(What to produce):
Condense the paragraph of the article on Sri Lanka's transport grant that begins "ATMS, smart fare cards" into a short bulleted list that keeps its main facts.

(Reading text):

-------------------------

Of this, $350 million is set aside to address “inadequate overland transport” because “weaknesses in transport and logistics infrastructure and planning”, is resulting in “high costs of overland transport”, which in turn are constraining “private investment and entrepreneurship, and that therefore hold back economic growth”. 

The high cost of transport will be addressed by spending the $ 350 million bucks in an Advanced Traffic Management System (ATMS) for Colombo ($ 160 million), a Bus Transport Service Modernisation ($ 50 million) and improving 131 km of road in the central provinces ($ 140 million). 

The main rationale for this, based on a ‘Constraint Analysis’ by Harvard University experts, is that average travel speed in Colombo will drop to 9 kmh by 2013 from 14 kmh in 2012 and further reduce the 20 kmh average speed (based on the expert’s Google Maps-based computations) on major routes. 

These speed drops will “increase transportation cost and shrink market scope”. The experts have estimated that the 20-year economic return on transportation investment will be 19%. However, experts have not reported post investment average speed, crash rates, bus passenger waiting times, etc., in their analysis.

Indeed, Sri Lankans will be thankful to American taxpayers for the $ 480 million grant. The rationale is theoretically sound and proven elsewhere. Yet, will this derive the biggest bang for the buck? Unlikely. Why? 

Take, for example, traffic congestion in Colombo city. Much of it is caused by improper and illegal parking, undisciplined road users (drivers, pedestrians, bicyclists), and traffic mix (bikes, motorbikes, trishaws, buses, trucks, etc.). 

Leading academicians in Sri Lanka have been advising the World Bank and other donors on bus transport reforms for more than 20 years, yet according to the Sunday Times of 23 September (‘Private, State buses mow down hundreds every year’), nearly 200 people died in bus-related accidents and 510 in lorry and tricycle-related accidents from January to August 2018. Police say the main cause is “drivers flouting road traffic rules”.

The World Bank says that the bus regulator has “deployed electronic ticket machines on half the nation’s bus fleet and launched a pilot intelligent transportation system”. The Government introduced bus-only lanes in August 2017. But, Culturetrip.com’s “Tips for Taking a Bus in Colombo” include “expect to wait, be prepared to run, have upper body strength, and wear modest clothing”. 

The Sunday Times of 4 March says that “Bus priority lanes cause chaos in Colombo”—after investing Rs. 400 million average speed is 5 kmh compared to 10 kmh before. In this context, should not the MCC negotiating team and the Government be asking themselves whether improving intersections along 205 km of city roads and implementing ATMS, and rationalising bus route, enforcing timetables, and having smart payment systems will return 19% on the investment? 

ATMS, smart fare cards allowing intermodal transfer and some trunk road improvements are helpful. But, it will not return 19% on the buck. For that a country needs disciplined, law abiding, patient and respectful road users. It needs service providers with long-term commitments and not short-term profit orientation. It needs an educated, skilled, and certified workforce. It needs land use changes. The Government should, therefore, have been asked to co-finance at least well-designed and sustained workforce development and road-user education programs to get a better return on the investment. 

It is also surprising why the Harvard experts did not propose improving the railways after reporting that “outdated and limited rail infrastructure makes the already dense road network more congested”. Perhaps because the Government has agreed to borrow for rail than use grants. 

True that Sri Lanka Railways is running at a massive loss-largely because of under-utilised assets, unfair trade unions and unsustainable fare. But, it is much easier to add passenger capacity and better utilise existing freight capacity of the railways with a similar investment in rolling stock and technology. 

Bus reforms could then be aimed at providing more feeder services to the railways. Together, they will reduce congestion significantly more than an ATMS and bus transport reform. The bang for the buck with this approach will certainly be more.

-------------------------

Bounding boxes with keypoints:
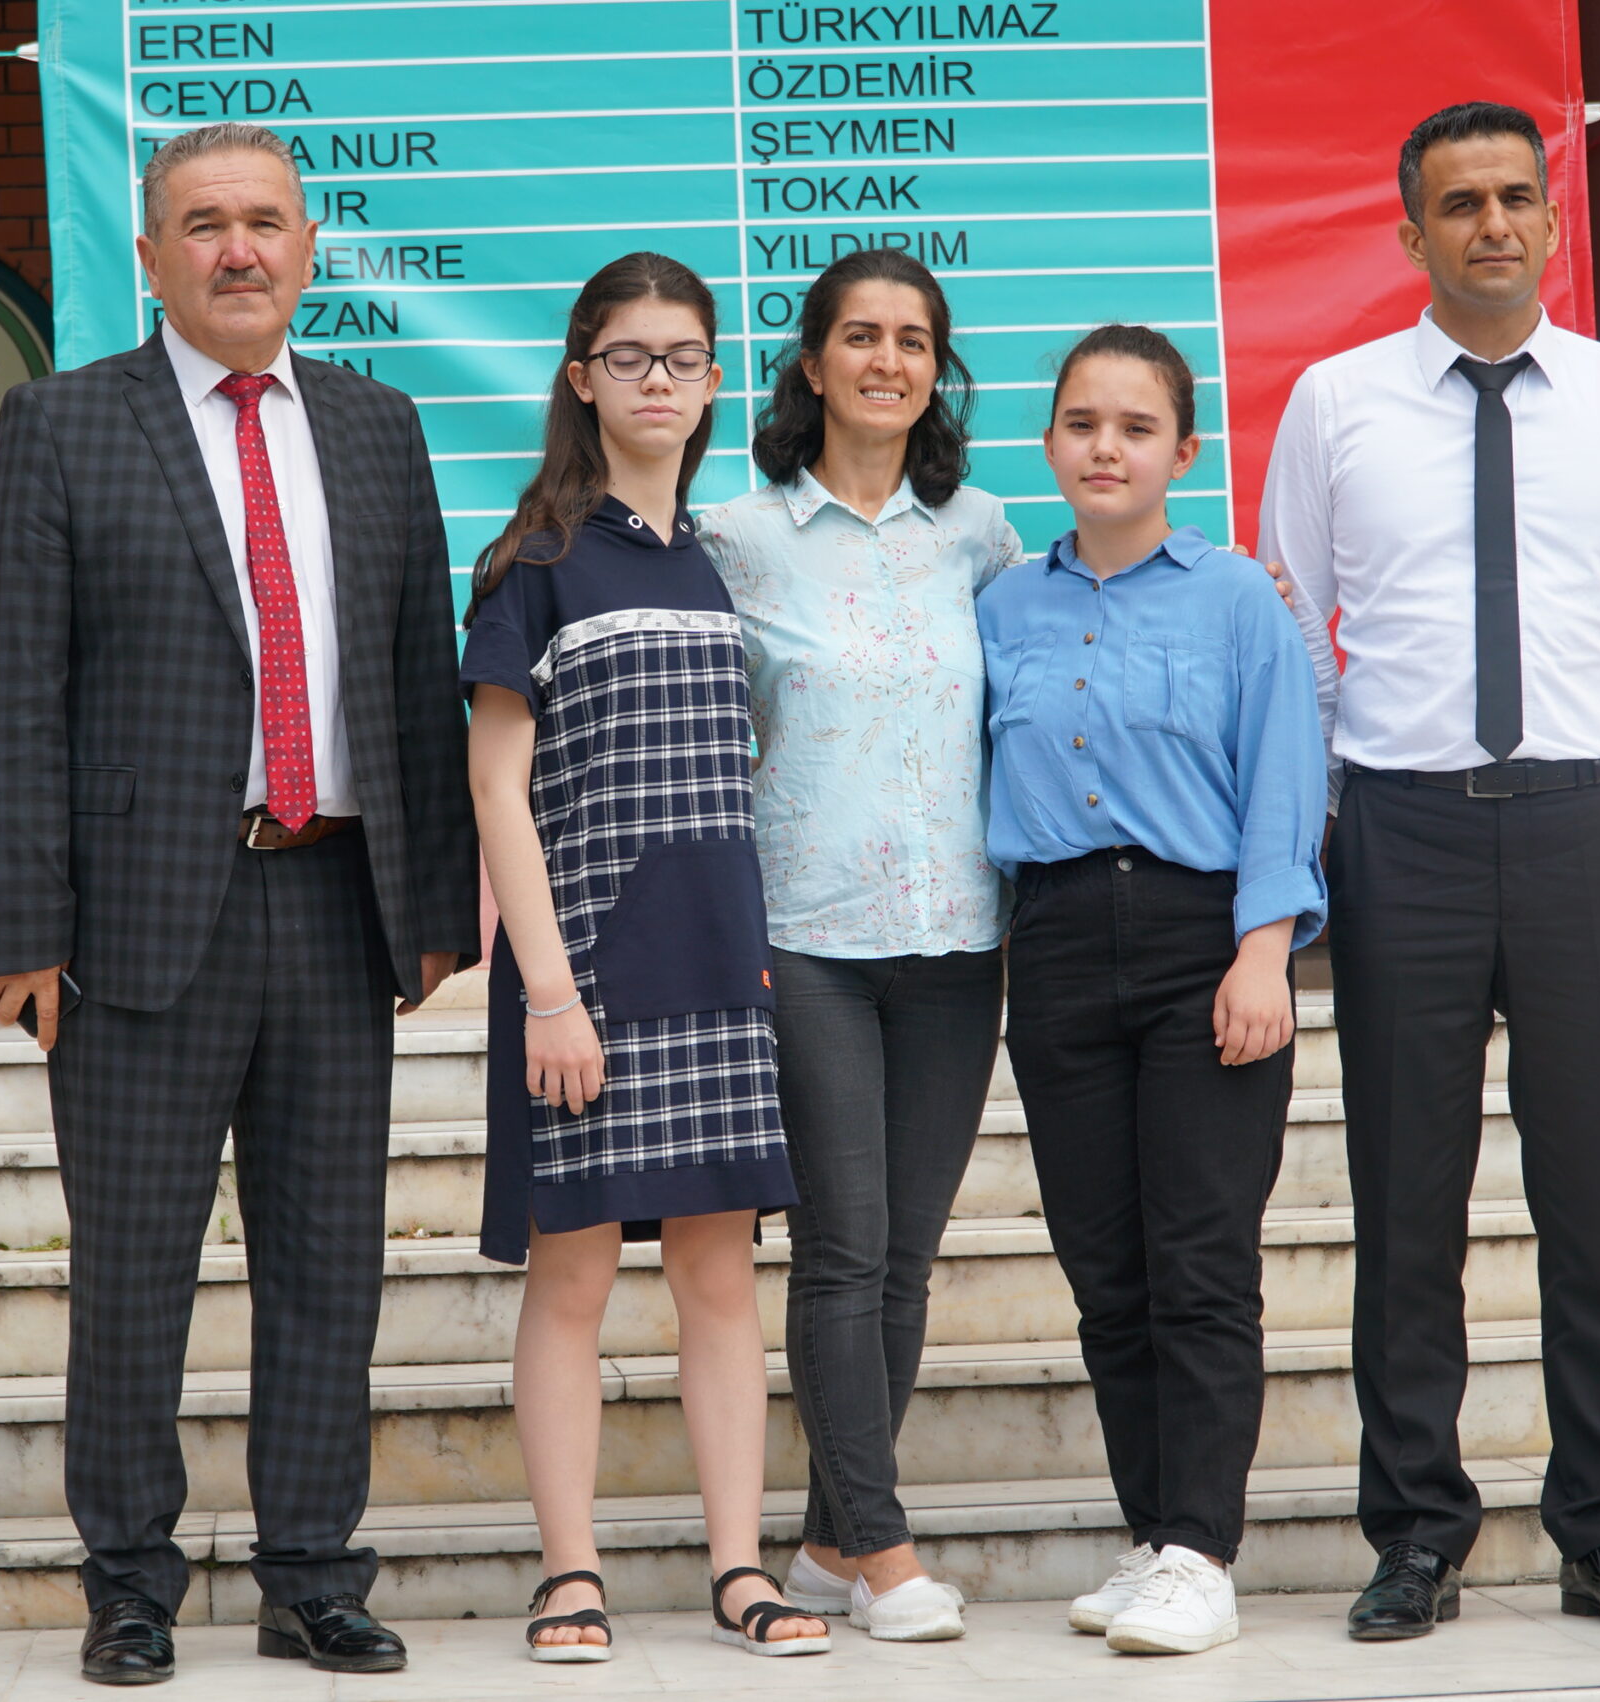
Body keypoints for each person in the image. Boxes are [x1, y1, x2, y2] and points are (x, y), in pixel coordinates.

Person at [0, 120, 478, 1684]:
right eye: (204, 223)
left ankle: (311, 1574)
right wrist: (18, 919)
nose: (238, 248)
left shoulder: (379, 425)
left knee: (328, 1266)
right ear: (152, 255)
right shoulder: (64, 423)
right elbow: (11, 687)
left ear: (308, 248)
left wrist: (433, 901)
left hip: (336, 900)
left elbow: (416, 677)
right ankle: (130, 1583)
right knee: (132, 1273)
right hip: (139, 918)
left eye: (264, 221)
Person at [1258, 101, 1600, 1640]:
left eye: (1518, 195)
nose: (1494, 223)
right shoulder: (1336, 401)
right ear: (1413, 233)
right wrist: (1351, 806)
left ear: (1555, 220)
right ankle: (1416, 1533)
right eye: (1461, 203)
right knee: (1406, 1206)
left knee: (1596, 1202)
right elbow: (1299, 624)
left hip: (1584, 824)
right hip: (1405, 832)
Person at [460, 251, 829, 1662]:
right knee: (571, 1277)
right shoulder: (537, 564)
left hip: (718, 966)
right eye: (628, 356)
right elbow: (499, 791)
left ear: (716, 378)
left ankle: (739, 1568)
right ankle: (569, 1573)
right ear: (582, 377)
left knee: (720, 1279)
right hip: (587, 976)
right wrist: (549, 992)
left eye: (682, 356)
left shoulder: (726, 561)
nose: (657, 379)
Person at [978, 324, 1326, 1657]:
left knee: (1198, 1259)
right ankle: (1152, 1533)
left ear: (1183, 450)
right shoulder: (1005, 605)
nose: (1105, 448)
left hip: (1204, 940)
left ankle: (1203, 1549)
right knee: (1104, 1265)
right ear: (1049, 443)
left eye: (1135, 428)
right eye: (1082, 423)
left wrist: (1262, 950)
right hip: (1058, 941)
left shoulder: (1237, 599)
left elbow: (1285, 774)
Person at [696, 248, 1018, 1644]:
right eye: (861, 336)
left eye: (913, 340)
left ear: (938, 370)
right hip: (807, 934)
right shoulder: (738, 537)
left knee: (907, 1254)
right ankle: (885, 1552)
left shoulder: (982, 535)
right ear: (812, 362)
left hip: (957, 935)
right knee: (842, 1247)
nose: (888, 360)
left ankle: (830, 1539)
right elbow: (703, 745)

-------------------------

(Solution to the exercise):
- ATMS, smart fare cards allowing intermodal transfer, and some trunk road improvements are helpful, but they will not return 19%.
- A 19% return needs:
  - disciplined, law-abiding, patient, and respectful road users
  - service providers with long-term commitments rather than a short-term profit orientation
  - an educated, skilled, and certified workforce
  - land use changes
- For a better return, the Government should have been asked to co-finance at least well-designed, sustained workforce development and road-user education programs.